YOUR ASSIGNMENT = Each line below containing the word "eDCT" needs to be shown.

RECORDS FOR THE EXERCISE =
----
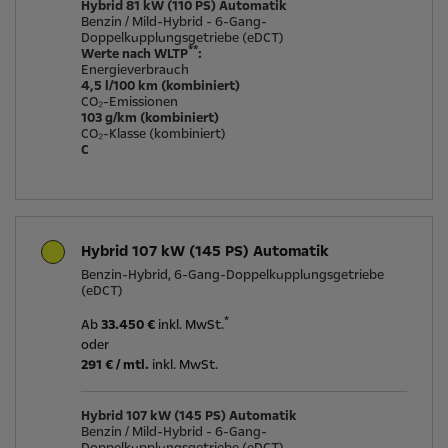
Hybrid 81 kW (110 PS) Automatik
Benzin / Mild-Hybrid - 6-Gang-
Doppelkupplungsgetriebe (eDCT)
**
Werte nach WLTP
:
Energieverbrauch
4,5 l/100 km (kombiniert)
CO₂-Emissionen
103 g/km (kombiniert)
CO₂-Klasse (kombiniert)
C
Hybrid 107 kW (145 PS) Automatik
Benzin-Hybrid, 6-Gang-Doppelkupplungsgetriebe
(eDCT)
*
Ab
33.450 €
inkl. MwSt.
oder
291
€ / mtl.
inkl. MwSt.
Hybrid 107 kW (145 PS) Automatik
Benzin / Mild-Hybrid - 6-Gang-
----
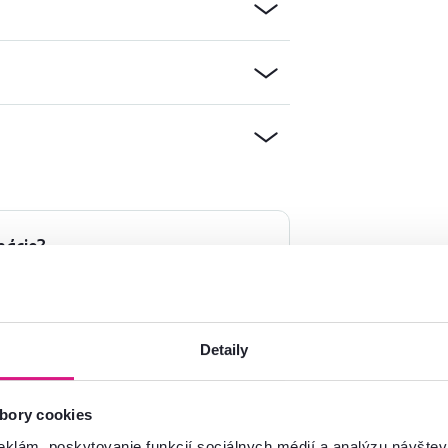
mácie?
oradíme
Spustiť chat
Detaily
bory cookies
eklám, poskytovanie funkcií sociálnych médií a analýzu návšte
----
REPLY TO THE TASK =
Doppelkupplungsgetriebe (eDCT)
(eDCT)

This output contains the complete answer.